Projet Keystone XL: une dernière journée d'audience agitée à Washington

Radio-Canada avec Associated Press et La Presse Canadienne
Des opposants au projet d'oléoduc Keystone XL à Washington, le 7 octobre Des opposants au projet d'oléoduc Keystone XL à Washington, le 7 octobre  Photo :  PC/AP/Pablo Martinez Monsivais

La dernière journée d'audience publique à Washington sur le controversé projet d'oléoduc Keystone XL de la société TransCanada a été marquée par l'agitation, notamment de la part de ses détracteurs.

Au cours de l'audience de quatre heures, les esprits se sont passablement échauffés, au point où les policiers ont dû escorter certaines personnes à l'extérieur de l'immeuble Ronald-Reagan, dans le centre-ville de la capitale américaine.

Durant les deux premières heures, le nombre d'opposants au projet dans la salle a surpassé celui de ses partisans. Toute personne s'aventurant à parler en faveur de l'oléoduc était huée ou soulevait des rires moqueurs. Ce fut le cas notamment de Dave Collyer, président de l'Association canadienne des producteurs pétroliers.

Le projet de la firme de Calgary est devenu un cheval de bataille important pour le mouvement américain contre les changements climatiques.

Le projet Keystone XL

Le nouvel oléoduc de la compagnie TransCanada, établie à Calgary, doit s'étendre sur plus de 2500 kilomètres. Il devrait être capable de transporter environ un million de barils de pétrole brut par jour entre l'Alberta et le Texas.

Le pipeline, qui pourrait voir le jour en 2013, représente un investissement de sept milliards de dollars américains.
Le PDG de TransCanada, Russ Girling, lors d'une conférence de presse à l'Association américaine des manufacturiers, à Washington, le 7 octobre Le PDG de TransCanada, Russ Girling, lors d'une conférence de presse à l'Association américaine des manufacturiers, à Washington, le 7 octobre  Photo :  PC/AP/Jacquelyn Martin

Lors d'une conférence de presse donnée à l'Association américaine des manufacturiers à Washington, peu avant le début des audiences, le PDG de TransCanada Russ Girling s'est dit surpris de l'opposition à la construction de l'oléoduc Keystone XL.

M. Girling a dit qu'il ne s'attendait pas à ce que le projet, qui doit acheminer le pétrole des sables bitumineux de l'Alberta vers le golfe du Mexique, devienne le centre du débat entourant l'utilisation des énergies fossiles et des formes d'énergies renouvelables.

TransCanada a d'ailleurs construit un pipeline semblable il y a moins de trois ans sans susciter beaucoup d'opposition, précise l'homme d'affaires.

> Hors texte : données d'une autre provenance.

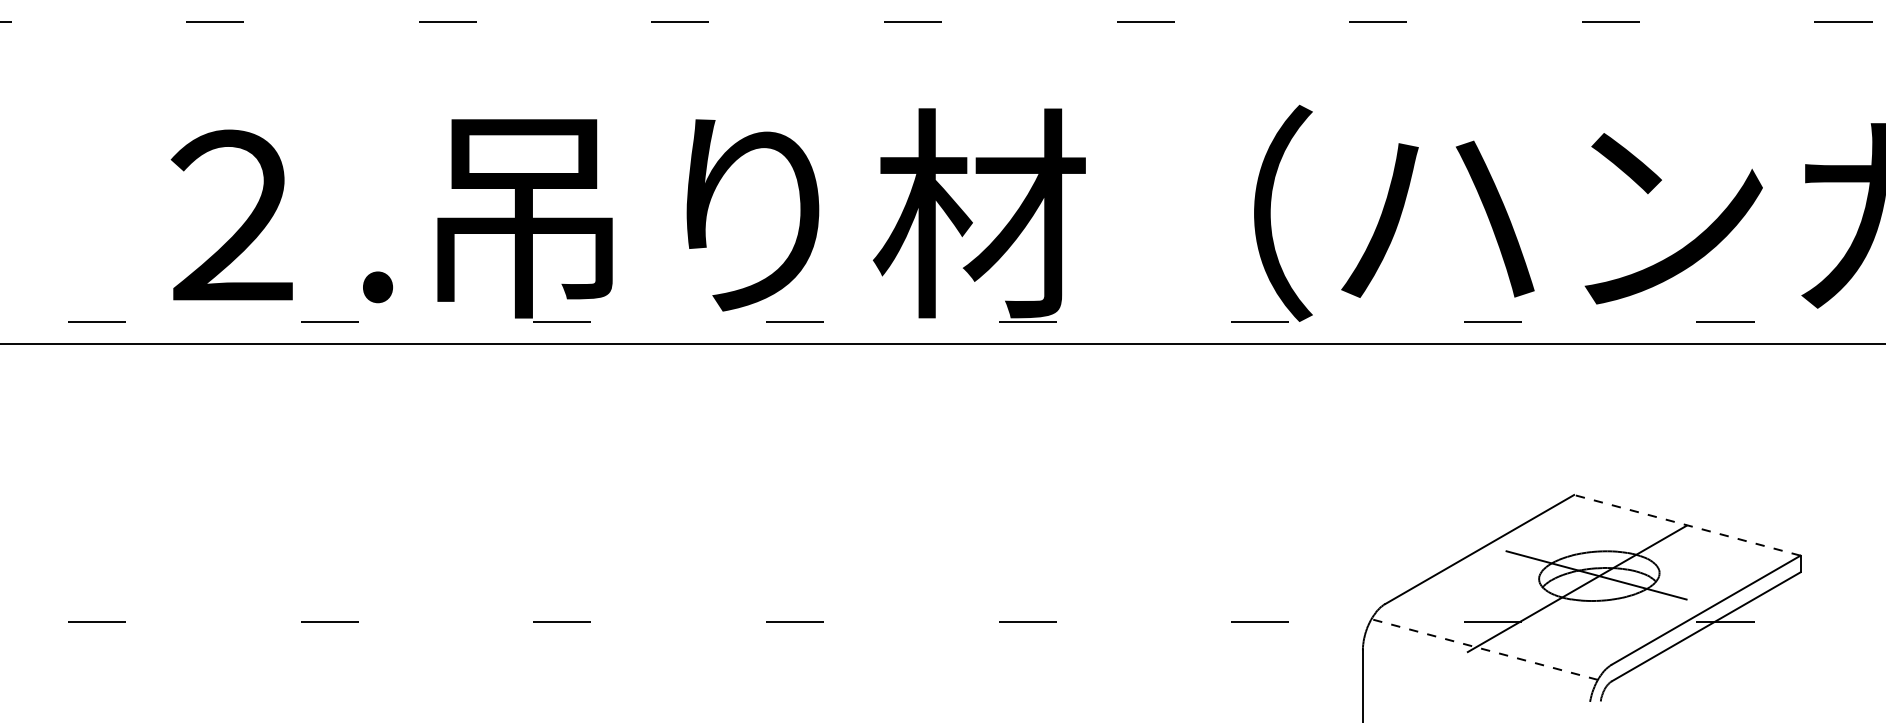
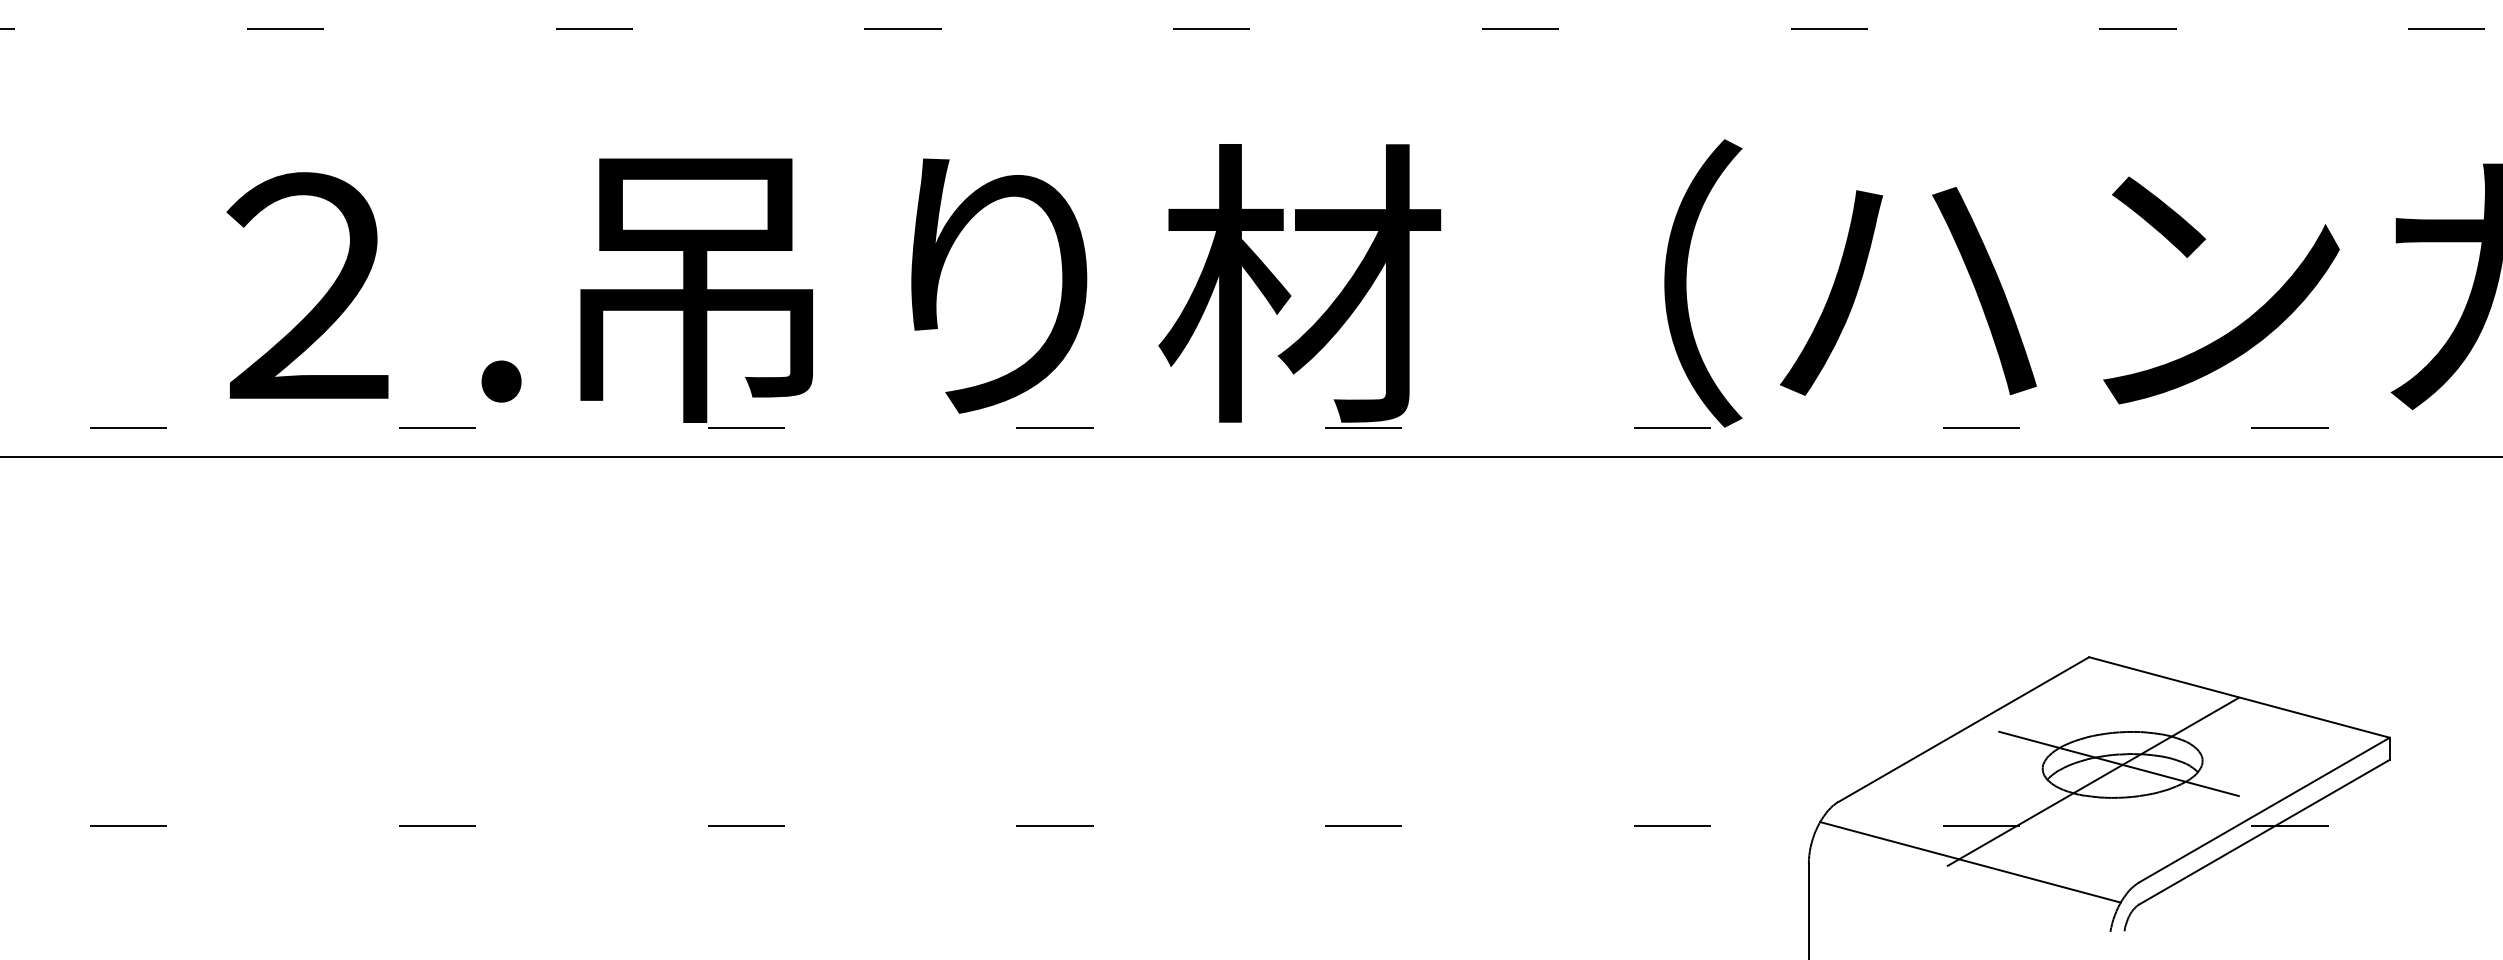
line: (1687, 525) -> (2239, 697), dashed -> solid
line: (1484, 649) -> (1970, 862), dashed -> solid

De nombreux protestataires se sont rassemblés au cours de la journée devant l'édifice Ronald-Reagan.

Ces dernières manifestations de mécontentement concluent une mauvaise semaine pour Keystone XL.

Le département d'État a dû insister à de nombreuses reprises pour faire valoir que ses fonctionnaires avaient été impartiaux durant leur étude du projet.

Installations pétrolières en Alberta. Keystone XL relierait au Texas le terminal pétrolier d'Hardisty, en Alberta.  Photo :  PC/Larry MacDougal

D'ici quelques semaines, l'administration Obama doit déterminer ce qui adviendra de l'oléoduc. Il y a à peine quelques mois, la plupart des observateurs considéraient inévitable le feu vert de Washington, étant donné l'appui unanime des Américains à la réduction de la dépendance envers les pays du golfe Persique.

Mais le mouvement écologiste nord-américain, rendu amer par le rejet de lois de protection de l'environnement par le Congrès en 2010, s'est réuni pour s'opposer à la construction de l'oléoduc. Les sables bitumineux albertains ont aussi fait l'objet de critiques.